>>>>>
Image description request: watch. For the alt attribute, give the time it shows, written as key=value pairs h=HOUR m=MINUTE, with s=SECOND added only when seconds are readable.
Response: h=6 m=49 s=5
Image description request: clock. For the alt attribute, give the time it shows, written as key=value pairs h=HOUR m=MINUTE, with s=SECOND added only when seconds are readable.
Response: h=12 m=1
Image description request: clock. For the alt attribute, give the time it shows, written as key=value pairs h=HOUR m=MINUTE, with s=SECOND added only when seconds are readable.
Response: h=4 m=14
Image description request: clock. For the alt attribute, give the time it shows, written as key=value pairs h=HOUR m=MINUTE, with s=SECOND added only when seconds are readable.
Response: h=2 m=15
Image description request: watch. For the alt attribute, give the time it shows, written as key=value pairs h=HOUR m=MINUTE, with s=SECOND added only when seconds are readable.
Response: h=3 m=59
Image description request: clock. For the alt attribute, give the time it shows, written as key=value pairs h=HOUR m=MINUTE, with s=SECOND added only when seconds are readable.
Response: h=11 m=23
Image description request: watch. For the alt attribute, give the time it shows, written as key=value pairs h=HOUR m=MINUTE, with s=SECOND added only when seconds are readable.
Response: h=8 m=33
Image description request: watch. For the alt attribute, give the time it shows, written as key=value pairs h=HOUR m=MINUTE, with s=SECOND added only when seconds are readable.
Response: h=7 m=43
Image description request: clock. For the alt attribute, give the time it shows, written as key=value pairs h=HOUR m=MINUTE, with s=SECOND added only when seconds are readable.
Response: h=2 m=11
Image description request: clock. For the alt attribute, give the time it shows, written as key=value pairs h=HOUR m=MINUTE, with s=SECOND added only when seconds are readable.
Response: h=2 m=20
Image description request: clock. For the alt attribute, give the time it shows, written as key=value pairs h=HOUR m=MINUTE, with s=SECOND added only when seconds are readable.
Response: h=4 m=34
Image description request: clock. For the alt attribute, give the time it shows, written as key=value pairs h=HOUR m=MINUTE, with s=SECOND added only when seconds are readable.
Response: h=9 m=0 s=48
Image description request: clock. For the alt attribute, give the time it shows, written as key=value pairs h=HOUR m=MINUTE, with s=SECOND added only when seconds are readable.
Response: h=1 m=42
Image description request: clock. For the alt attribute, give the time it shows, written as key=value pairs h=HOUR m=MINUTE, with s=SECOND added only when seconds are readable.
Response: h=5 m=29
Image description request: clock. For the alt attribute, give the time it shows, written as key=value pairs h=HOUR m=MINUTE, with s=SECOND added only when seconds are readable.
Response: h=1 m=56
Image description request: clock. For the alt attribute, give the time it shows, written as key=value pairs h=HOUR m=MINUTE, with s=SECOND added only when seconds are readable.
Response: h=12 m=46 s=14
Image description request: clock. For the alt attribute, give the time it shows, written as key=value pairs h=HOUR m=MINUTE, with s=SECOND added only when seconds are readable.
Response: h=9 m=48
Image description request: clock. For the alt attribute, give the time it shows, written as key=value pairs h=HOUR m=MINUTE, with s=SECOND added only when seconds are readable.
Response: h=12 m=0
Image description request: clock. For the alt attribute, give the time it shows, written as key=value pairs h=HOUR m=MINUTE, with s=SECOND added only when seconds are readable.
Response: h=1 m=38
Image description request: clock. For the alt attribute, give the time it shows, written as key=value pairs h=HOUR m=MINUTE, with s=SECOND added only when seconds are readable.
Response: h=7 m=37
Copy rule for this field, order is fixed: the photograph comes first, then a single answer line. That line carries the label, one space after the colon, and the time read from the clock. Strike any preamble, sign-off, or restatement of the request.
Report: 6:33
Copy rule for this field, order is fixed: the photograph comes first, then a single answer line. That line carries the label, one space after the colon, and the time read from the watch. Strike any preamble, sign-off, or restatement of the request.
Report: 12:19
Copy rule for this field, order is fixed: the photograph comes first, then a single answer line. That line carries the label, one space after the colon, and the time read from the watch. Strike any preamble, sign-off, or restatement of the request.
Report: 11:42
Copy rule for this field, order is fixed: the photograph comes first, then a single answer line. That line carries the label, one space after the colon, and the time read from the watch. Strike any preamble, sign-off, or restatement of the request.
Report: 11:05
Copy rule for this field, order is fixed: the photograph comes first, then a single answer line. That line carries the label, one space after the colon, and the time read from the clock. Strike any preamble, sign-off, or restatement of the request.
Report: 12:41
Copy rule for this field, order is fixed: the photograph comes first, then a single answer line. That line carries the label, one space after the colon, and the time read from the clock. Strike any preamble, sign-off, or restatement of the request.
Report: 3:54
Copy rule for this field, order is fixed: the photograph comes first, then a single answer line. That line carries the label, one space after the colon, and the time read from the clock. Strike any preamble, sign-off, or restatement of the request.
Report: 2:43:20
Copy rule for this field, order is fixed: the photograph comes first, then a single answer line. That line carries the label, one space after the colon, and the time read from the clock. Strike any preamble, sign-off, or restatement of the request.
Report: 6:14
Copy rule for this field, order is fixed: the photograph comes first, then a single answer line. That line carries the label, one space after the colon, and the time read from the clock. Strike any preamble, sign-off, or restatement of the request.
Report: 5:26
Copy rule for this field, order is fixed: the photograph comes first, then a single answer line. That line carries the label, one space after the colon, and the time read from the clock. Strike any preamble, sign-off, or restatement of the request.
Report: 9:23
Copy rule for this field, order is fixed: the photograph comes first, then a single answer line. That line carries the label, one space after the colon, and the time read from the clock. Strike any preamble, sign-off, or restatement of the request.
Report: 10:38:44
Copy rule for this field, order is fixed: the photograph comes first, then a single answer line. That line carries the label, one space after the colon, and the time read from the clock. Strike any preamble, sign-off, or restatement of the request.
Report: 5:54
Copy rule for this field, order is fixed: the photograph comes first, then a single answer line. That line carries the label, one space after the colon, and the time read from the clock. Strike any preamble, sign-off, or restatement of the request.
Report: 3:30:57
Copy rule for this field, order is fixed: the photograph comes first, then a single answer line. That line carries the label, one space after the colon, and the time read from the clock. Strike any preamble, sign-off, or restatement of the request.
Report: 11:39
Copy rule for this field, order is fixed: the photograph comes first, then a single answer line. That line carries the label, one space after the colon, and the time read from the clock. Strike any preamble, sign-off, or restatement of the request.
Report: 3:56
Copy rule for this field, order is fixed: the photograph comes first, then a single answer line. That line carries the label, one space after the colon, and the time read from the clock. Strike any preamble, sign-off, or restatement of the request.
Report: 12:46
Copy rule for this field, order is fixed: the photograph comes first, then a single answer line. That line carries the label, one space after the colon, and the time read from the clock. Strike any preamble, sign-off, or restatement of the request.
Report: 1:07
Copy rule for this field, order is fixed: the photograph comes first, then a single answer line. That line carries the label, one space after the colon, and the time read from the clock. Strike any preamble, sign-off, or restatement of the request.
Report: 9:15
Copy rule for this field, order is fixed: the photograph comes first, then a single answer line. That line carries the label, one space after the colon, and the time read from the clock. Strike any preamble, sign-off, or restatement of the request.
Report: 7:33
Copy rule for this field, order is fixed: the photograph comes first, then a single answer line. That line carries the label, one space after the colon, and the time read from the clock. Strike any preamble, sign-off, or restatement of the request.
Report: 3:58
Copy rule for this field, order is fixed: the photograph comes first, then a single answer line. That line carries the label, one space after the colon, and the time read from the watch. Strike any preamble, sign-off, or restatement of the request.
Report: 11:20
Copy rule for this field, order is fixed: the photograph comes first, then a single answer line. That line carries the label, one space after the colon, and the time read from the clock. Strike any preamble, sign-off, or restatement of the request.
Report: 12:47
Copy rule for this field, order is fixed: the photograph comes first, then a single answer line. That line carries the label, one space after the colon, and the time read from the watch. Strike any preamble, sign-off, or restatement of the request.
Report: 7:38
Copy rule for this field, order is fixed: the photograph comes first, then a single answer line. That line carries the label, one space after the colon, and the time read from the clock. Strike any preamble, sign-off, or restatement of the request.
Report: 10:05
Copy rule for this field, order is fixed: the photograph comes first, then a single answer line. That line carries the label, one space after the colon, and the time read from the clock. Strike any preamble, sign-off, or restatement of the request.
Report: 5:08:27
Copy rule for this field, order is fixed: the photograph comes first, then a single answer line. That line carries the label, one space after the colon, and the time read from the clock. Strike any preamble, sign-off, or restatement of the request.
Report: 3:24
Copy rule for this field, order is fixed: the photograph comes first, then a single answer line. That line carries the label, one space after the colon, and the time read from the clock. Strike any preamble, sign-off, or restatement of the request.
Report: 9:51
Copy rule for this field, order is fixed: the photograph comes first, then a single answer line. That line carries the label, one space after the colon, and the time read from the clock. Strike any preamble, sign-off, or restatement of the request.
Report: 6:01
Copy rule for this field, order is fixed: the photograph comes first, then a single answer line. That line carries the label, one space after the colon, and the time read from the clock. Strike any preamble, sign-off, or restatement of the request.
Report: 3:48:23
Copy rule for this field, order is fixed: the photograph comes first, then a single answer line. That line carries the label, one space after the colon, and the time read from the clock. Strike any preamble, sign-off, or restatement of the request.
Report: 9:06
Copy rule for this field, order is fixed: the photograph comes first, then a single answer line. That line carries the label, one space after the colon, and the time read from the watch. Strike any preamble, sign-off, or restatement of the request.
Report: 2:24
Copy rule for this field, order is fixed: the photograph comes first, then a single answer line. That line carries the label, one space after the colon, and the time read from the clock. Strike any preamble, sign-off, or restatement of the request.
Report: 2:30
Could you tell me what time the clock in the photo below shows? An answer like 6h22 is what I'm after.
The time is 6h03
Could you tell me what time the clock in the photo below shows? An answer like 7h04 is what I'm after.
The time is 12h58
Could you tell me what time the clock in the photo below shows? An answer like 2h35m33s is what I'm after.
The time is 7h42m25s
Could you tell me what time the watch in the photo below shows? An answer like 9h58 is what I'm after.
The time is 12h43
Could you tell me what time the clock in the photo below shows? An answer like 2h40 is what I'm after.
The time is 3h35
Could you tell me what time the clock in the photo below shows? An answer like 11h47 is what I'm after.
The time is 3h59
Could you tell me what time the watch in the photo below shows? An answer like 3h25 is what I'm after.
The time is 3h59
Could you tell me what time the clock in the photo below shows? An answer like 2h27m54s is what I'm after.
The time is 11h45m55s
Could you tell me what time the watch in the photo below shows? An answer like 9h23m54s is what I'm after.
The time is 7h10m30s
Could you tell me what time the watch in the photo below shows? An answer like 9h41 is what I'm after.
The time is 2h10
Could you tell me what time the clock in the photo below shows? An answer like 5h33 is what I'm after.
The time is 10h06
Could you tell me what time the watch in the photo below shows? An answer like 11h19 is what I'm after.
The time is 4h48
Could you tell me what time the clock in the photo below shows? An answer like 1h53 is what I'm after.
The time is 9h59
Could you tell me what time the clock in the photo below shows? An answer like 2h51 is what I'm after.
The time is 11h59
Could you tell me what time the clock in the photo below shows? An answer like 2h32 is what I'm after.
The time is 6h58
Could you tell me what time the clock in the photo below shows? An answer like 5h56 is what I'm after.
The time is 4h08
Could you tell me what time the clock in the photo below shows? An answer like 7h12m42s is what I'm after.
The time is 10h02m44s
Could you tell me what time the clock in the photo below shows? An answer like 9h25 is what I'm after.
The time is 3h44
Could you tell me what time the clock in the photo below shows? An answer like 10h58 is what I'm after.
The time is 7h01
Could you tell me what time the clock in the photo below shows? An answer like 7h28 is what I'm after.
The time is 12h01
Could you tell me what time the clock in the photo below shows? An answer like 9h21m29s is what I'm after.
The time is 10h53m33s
<<<<<
** WHAT TO DO **
Please give the records again from the line with "9h25 is what I'm after." through the end of the records, replacing "An answer like" with "A reply such as" and changing nothing else.

** THE COMPLETED TASK **
Could you tell me what time the clock in the photo below shows? A reply such as 9h25 is what I'm after.
The time is 3h44
Could you tell me what time the clock in the photo below shows? A reply such as 10h58 is what I'm after.
The time is 7h01
Could you tell me what time the clock in the photo below shows? A reply such as 7h28 is what I'm after.
The time is 12h01
Could you tell me what time the clock in the photo below shows? A reply such as 9h21m29s is what I'm after.
The time is 10h53m33s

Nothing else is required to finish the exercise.